▶ [DOCUMENT EXCERPT]
Sunday, September 6, 2009

Fun With Percentiles, Part 1

Let’s say you have 100,000 rows in a table that has a Dollars column. If you perform the following…

select *, GroupValue=ntile(100) over (order by Dollars)
from MyTable
… it will split the rows into 100 equal sized subsets (of 1000 rows each) by sorting the rows by Dollars and then assigning a value of 1, 2, 3, … , 100 to the column GroupValue.

But despite the enticing name of the function, NTILE() doesn’t do anything for you as far as calculating percentile values. Percentiles are the 99 data values that mark the boundaries between those 100 subsets. For example, the 80th percentile marks the boundary where 80% of the values lie at or below it and 20% of the values lie at or above it. Perhaps the most “famous” of the percentile values is the 50th percentile, which you may know as the median.

There doesn’t seem to be any standard definition of percentile. Many references will say that the nth percentile has n% of the values at or below it (as I did above), and many will say that it has n% of the values just below it. But that’s kind of nitpicky stuff.

Unfortunately, though, there doesn’t seem to be a standard calculation of a percentile either. For example, let’s say you have a set of 3 numbers {1,5,9}. The 50th percentile is 5, because it’s right there in the middle. But what if you have a set of 4 numbers {1,5,9,20}? There is no number in the middle here, so you have to take the average of the middle two numbers. Therefore, the 50th percentile of this set is (5 + 9) / 2 = 7. That seems straightforward.

But now what’s the value of the 75th percentile? Is it the average of the 3rd and 4th numbers (which would be 14.5)? Or is it something else? This is where the definitions differ. For example, Microsoft Excel would calculate the 75th percentile of that set of 4 numbers to be 11.75.

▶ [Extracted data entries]
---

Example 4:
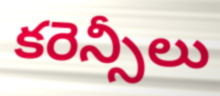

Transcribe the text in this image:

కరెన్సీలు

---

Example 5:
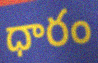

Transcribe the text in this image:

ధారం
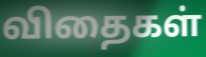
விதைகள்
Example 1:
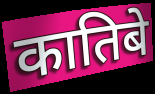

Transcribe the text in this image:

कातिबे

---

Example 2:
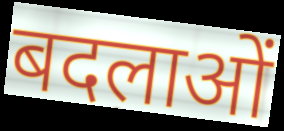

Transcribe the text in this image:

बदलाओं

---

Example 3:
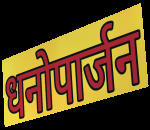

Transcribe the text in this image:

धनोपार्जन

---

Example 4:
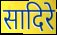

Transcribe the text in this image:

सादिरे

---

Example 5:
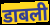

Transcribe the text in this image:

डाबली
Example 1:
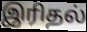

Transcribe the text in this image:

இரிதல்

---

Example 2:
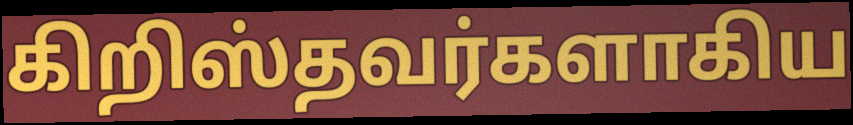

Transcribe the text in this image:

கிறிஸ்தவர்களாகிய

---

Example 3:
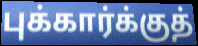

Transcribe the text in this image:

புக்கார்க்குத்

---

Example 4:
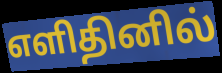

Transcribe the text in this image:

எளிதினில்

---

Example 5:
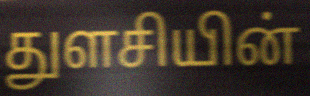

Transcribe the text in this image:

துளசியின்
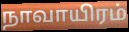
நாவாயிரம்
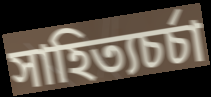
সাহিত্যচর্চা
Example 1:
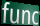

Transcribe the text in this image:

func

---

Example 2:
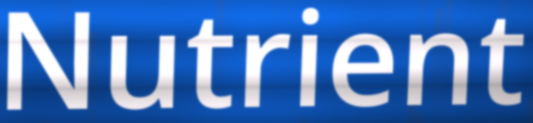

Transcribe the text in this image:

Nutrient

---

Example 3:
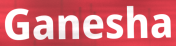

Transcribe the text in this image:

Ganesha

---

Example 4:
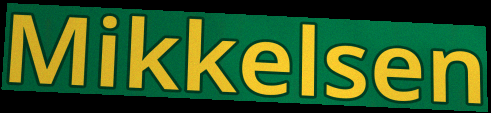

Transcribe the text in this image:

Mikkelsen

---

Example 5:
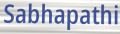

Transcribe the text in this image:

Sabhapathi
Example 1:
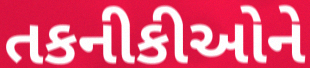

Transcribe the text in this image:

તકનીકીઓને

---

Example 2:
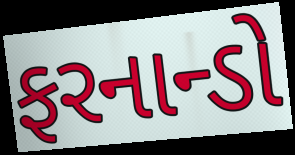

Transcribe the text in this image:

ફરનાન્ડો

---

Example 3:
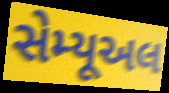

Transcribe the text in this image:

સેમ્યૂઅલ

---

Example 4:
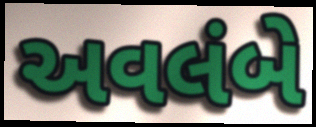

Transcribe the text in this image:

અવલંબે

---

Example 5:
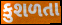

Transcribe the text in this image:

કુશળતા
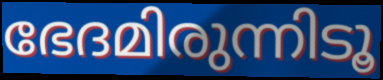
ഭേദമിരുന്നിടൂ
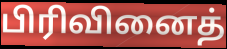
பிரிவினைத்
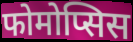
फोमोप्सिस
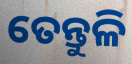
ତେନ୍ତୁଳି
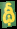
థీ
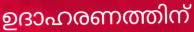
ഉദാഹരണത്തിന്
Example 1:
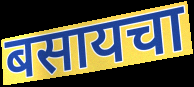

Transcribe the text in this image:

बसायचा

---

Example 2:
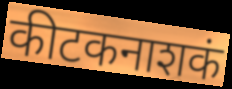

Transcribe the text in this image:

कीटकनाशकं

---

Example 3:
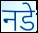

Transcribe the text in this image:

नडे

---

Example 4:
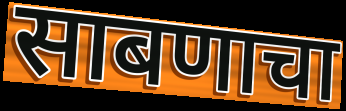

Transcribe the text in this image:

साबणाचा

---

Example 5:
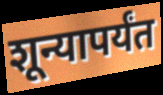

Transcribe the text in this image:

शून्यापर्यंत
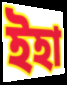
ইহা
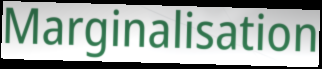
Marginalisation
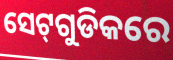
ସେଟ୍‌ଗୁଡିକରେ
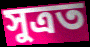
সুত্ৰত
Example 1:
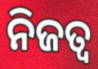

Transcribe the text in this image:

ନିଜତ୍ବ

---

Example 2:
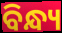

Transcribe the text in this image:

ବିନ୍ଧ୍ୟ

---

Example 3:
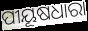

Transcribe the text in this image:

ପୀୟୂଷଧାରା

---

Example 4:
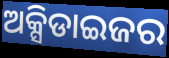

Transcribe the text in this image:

▶ [WHAT IS NEEDED] Rewrite the percentiles post from "Fun With Percentiles, Part" through "as the median.", replacing "subsets" with "groups".

▶ [FULL SOLUTION]
Fun With Percentiles, Part 1

Let’s say you have 100,000 rows in a table that has a Dollars column. If you perform the following…

select *, GroupValue=ntile(100) over (order by Dollars)
from MyTable
… it will split the rows into 100 equal sized groups (of 1000 rows each) by sorting the rows by Dollars and then assigning a value of 1, 2, 3, … , 100 to the column GroupValue.

But despite the enticing name of the function, NTILE() doesn’t do anything for you as far as calculating percentile values. Percentiles are the 99 data values that mark the boundaries between those 100 groups. For example, the 80th percentile marks the boundary where 80% of the values lie at or below it and 20% of the values lie at or above it. Perhaps the most “famous” of the percentile values is the 50th percentile, which you may know as the median.